Especially at the beginning of the cooperation with a new client, we make sure to determine which claim handling procedure would be most suitable and efficient for the client and we are also happy to organize workshops for our clients’ claim handling team. This is because a well-trained team and optimized processes are the basis of successful and efficient claim handling.

Based on our cooperation in the area of Passenger Claims, our clients also regularly seek our assistance in other areas as well, including baggage and cargo claims, aircraft damage, matters of labor law as well as residence and work permits. We offer customized fee agreements also with regard to these issues.

What are the chances of succeeding from the airlines‘ point of view?

As an airline, you are always fighting an „uphill battle“ when it comes to Passenger Claims. For this reason, we recommend fighting only in those cases where it is really worth your while – not least in order to create as many positive precedents as possible and to avoid creating negative precedents in Austria.

If – based on the available evidence – a case must be classified as “weak”, reacting too slowly or incorrectly will only cause unnecessary costs, which often exceed the claimed compensation itself. With an experienced and agile legal team at your side, such costs can easily be avoided.

How do we efficiently handle “mass claims”?
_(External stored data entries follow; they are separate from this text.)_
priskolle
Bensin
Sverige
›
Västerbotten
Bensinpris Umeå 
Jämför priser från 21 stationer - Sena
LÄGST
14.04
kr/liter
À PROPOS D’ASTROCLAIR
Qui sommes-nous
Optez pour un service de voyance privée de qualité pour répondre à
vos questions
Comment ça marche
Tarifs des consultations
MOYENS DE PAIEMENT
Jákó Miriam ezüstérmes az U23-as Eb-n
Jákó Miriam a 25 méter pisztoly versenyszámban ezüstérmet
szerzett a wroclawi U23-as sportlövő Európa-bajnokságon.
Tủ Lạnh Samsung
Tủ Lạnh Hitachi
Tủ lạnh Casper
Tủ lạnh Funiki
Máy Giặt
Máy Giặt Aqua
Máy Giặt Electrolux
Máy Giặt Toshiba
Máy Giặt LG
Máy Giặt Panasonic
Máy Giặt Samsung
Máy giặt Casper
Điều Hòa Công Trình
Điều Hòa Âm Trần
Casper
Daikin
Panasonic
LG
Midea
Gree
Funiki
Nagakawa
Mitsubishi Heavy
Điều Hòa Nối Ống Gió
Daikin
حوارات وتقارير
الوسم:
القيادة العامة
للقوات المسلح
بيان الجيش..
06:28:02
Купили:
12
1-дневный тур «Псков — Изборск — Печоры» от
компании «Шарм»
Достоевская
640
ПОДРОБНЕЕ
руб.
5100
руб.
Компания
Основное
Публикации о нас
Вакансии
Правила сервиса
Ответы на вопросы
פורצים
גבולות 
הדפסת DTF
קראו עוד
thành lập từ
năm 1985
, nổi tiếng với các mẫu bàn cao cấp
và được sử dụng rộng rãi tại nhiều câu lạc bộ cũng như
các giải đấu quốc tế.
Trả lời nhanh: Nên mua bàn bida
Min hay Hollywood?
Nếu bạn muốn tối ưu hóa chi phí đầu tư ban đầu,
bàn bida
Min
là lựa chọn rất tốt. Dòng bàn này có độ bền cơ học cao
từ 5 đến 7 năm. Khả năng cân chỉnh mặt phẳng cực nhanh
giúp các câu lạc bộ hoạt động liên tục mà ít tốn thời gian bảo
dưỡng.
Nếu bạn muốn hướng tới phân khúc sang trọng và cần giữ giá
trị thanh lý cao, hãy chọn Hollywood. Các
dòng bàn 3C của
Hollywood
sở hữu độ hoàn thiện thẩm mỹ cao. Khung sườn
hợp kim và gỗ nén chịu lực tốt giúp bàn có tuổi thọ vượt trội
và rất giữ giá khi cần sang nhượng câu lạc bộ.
Our experience shows that a combination of speed, flexibility and know-how is essential, especially when it comes to Passenger Claims. It is often necessary to decide very quickly how to proceed in a large number of cases. Quickly handling these cases is especially crucial in order to avoid unnecessary legal proceedings and the costs associated with them.

In order to be able to handle the cases in a high-quality and yet efficient manner, you need a specialized and well-coordinated team. At Weisenheimer, we rely on a young and very committed team with established and well-proven procedures, who make sure to keep constant and close contact with our clients‘ claim handling teams. Lawyers and paralegals work closely together and use automated processes in order to handle cases as efficiently as possible, not unlike many claim agencies such as Flightright and Fairplane. Of course, with the difference that the representation of airlines is associated with significantly more effort compared to the representation of passengers.

Our Passenger Claims team is supervised and supported by Weisenheimer partner Martina Flitsch, who has been following the development of Passenger Claims for more than 25 years, first as in-house counsel and later as head of the legal department of an airline and subsequently as an attorney. Based on her long experience, Martina is very familiar with the airlines´ needs and thus can ensure that the cooperation between our team and the airline meets the highest standards.